If you take a look at the week 12 schedule, you’re likely to be disappointed. There are three SEC vs SEC games (none overly exciting), seven cupcakes and one semi-cupcake (Mizzou vs Syracuse). Five of the SEC games will be broadcast as Pay-Per-View telecasts. Yes, it’s the worst weekend of football this season by a long shot.
Most pundits believe that moving to a 9-game SEC schedule will happen at some point. We have speculated here that it will happen in conjunction with launching an SEC Network. Adding an in-conference game will be a major bargaining chip as the SEC negotiates with a network like ESPN to launch the SEC Network.
It doesn’t take a television executive to realize that another weekend of in-conference matchups is far more interesting to fans than a Saturday full of opponents like Wofford, Samford, Georgia Southern, Alabama A&M and Jacksonville State.
For many fans, due to the opponents and the number of PPV telecasts, this will be the first weekend of the season that they don’t want their team on the field.
Another piece to this puzzle is the move to a selection committee driven playoff and postseason structure. Strength of schedule will become more important, and this could facilitate more movement away from scheduling these cupcake games. It’s also been reported that the costs of these cupcake games which pay a smaller program to visit are going up dramatically. The costs of these extra home games are increasing while their importance diminishes.
As we’ve discussed before, these games are a major revenue stream for these smaller programs. As the major conferences reduce the number of cupcakes on the schedule, you’ll see the money and resources in the college game become more concentrated in the major conferences. The cupcake games are currently a way that the big television money trickles down into the smaller programs.
In addition to moving to a 9-game SEC schedule, it would be interesting to see the SEC schedule a one-off series against another conference like the ACC or the Big 12 in which every SEC team plays a team from the ACC on a given Saturday (likely early in the season). The teams could be seeded according to previous year’s record. It would eliminate another “cupcake” weekend for most of the SEC schools and be a very exciting non-conference weekend. Fans would thoroughly enjoy this.

----------

§ Direction 1
Name every opponent listed in the commentary on SEC football scheduling as an example of the teams that fill a Saturday of cupcake games.
§ Direction 2
Answer these questions from the commentary on SEC football scheduling:
(a) How many SEC games in the week 12 schedule will be broadcast as Pay-Per-View telecasts?
(b) Which two other conferences are proposed as possible opponents for a one-off SEC series?
(c) By what measure could the teams in that one-off series be seeded?
§ Direction 3
Continue the commentary on SEC football scheduling from its final sentence, keeping its subject and tone.
The records that come after this commentary are separate material and have no connection to it.

----------

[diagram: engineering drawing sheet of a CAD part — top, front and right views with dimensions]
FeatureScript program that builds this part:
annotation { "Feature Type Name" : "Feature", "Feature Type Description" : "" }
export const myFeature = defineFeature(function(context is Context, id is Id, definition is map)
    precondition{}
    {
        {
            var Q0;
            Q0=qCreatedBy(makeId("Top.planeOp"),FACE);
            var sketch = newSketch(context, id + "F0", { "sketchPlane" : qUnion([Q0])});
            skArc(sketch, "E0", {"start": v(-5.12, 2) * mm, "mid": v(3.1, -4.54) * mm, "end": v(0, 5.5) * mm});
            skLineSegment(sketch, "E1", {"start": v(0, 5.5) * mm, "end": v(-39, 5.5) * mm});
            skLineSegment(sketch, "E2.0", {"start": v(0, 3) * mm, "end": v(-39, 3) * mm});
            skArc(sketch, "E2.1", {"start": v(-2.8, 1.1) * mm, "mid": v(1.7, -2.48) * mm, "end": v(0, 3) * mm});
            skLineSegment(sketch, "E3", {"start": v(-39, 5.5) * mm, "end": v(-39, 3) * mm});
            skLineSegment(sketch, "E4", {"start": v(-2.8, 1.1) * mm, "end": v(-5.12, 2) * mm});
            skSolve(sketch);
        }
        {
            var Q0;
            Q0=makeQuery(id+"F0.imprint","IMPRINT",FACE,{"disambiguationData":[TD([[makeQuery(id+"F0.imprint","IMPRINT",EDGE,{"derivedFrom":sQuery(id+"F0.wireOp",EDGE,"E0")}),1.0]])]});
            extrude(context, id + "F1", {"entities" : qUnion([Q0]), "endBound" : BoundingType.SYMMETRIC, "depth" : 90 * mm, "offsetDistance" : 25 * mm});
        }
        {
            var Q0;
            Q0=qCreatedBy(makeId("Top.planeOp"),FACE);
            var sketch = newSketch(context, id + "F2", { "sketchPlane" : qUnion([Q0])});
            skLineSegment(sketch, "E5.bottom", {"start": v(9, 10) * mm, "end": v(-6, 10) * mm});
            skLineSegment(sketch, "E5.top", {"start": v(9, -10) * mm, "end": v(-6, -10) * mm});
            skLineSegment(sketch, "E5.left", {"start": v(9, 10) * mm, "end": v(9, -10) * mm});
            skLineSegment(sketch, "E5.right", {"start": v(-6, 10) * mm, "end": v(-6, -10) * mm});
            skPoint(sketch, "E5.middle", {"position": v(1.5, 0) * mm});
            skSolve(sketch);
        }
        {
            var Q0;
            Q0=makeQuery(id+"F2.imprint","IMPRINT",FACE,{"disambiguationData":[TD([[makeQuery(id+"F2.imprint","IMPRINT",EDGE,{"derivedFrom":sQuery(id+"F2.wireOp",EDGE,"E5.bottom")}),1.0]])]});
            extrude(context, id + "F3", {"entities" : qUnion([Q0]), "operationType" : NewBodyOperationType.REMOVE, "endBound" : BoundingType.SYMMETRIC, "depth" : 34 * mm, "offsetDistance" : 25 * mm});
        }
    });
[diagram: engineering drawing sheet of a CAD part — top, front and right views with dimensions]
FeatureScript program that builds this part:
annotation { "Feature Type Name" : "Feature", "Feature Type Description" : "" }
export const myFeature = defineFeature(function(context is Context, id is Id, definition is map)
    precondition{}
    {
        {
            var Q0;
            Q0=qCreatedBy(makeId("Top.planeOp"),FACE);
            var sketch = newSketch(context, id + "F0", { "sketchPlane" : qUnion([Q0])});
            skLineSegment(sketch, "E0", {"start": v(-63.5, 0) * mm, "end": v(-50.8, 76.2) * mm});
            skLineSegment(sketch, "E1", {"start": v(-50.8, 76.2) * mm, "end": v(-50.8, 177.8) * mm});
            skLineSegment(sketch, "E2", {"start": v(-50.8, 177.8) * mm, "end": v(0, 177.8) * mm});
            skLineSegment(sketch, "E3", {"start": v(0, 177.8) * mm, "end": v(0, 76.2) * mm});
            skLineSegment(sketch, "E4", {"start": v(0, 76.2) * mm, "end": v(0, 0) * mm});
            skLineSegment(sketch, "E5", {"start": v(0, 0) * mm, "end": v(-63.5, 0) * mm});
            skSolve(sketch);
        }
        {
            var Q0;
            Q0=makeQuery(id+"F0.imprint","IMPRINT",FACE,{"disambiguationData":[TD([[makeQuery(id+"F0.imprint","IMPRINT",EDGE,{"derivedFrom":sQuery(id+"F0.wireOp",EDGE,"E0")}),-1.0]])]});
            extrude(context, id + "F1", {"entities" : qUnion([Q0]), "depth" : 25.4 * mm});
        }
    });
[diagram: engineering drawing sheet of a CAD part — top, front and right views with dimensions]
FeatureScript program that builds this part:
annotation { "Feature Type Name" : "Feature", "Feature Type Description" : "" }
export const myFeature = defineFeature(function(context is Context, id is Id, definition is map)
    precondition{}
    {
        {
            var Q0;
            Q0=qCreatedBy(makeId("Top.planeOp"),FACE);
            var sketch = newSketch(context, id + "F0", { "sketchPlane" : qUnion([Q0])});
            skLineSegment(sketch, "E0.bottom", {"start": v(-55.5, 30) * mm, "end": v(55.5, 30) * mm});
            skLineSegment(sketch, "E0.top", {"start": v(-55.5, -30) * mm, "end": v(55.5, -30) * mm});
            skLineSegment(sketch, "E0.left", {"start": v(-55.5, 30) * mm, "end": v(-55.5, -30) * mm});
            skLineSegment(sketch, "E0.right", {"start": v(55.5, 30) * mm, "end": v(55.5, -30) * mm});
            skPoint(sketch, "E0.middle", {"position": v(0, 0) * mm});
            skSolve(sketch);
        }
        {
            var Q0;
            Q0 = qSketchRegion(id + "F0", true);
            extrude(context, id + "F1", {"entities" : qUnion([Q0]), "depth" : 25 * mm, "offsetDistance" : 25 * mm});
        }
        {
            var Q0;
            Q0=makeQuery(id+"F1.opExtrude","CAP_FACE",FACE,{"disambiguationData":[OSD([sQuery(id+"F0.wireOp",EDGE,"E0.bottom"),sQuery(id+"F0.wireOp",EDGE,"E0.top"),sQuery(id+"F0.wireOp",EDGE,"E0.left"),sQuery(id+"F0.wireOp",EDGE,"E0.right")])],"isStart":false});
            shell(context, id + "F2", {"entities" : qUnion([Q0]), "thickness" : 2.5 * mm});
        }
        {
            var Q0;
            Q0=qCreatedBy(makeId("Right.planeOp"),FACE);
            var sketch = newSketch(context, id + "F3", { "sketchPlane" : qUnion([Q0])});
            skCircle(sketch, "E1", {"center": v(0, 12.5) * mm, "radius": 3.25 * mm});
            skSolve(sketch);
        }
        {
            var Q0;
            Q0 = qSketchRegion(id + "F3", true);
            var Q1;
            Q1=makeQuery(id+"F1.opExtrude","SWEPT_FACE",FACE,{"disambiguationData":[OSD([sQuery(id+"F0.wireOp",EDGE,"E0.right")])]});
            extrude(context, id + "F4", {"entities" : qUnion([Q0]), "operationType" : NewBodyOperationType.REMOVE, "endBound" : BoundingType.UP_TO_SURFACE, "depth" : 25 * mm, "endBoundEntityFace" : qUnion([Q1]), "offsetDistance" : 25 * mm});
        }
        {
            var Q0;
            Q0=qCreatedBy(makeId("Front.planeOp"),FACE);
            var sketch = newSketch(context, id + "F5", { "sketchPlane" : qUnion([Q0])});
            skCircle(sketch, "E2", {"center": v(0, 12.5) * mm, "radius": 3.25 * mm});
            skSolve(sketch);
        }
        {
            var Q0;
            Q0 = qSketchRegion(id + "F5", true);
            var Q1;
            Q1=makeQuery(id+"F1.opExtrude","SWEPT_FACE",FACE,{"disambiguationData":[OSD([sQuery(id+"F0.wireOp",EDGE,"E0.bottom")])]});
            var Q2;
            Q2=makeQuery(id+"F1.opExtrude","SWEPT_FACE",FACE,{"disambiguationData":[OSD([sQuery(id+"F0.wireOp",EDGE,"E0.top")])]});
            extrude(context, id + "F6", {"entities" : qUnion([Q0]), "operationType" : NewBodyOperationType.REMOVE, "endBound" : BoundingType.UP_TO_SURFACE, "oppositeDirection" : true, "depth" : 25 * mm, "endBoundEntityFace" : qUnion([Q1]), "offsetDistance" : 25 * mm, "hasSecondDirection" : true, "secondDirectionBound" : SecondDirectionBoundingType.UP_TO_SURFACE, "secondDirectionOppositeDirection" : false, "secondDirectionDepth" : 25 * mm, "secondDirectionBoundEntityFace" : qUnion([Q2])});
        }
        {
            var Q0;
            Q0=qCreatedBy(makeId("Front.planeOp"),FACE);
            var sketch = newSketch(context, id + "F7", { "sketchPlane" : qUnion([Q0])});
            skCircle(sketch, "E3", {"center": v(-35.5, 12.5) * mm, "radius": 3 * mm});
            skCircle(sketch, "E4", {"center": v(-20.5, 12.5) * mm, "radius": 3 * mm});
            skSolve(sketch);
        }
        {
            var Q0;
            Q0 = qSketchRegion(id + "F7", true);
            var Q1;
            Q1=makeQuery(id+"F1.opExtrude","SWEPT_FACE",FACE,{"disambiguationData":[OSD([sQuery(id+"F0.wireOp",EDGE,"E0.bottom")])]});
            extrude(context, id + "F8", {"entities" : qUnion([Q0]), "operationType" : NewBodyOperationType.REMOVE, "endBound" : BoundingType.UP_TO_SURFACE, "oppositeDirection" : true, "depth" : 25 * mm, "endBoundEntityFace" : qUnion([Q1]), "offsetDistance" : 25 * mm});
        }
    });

----------

§ Written response 1
Wofford, Samford, Georgia Southern, Alabama A&M, Jacksonville State

§ Written response 2
(a) Five.
(b) The ACC and the Big 12.
(c) By the previous year's record.

§ Written response 3
I think that it would a solid idea to give each SEC team a correlating ACC rival. Some would be obvious (UGA-GA Tech, SCar-Clemson, Florida-Florida State, Vandy-Wake) as they already exist. Other could any combination of the remaining 10 teams from the respective conferences (probably not Syracuse/BC and TAMU/LSU though). There are a few stipulations to this. One being I am not sure how you get both conferences to agree to such a rivalry.
ACC is weak. I’d prefer SEC play against Pac-12 or Big12 to shut those haters up. Here’s the matchup.
Stanford vs UGA
USC vs the real USC ;)
Oregon vs Alabama
ASU vs LSU
OSU vs MSU
UCLA vs UF
Arizona vs Tennessee
Colorado vs Mizzou
Cal vs Texas AM
Utah vs Auburn
Wazzou vs Vandy
WaState vs Kentucky
Wazzou and WaState are the same school. Also Missouri played Arizona state and LSU played Washington
My bad. Thanks for the correction.
SEC v ACC is fun to watch as its two instate teams going at each other.
Georgia Southern is not a cupcake when they scored 21 against Alabama last year. Georgia Tech is a cupcake because MTSU scored 49 on them.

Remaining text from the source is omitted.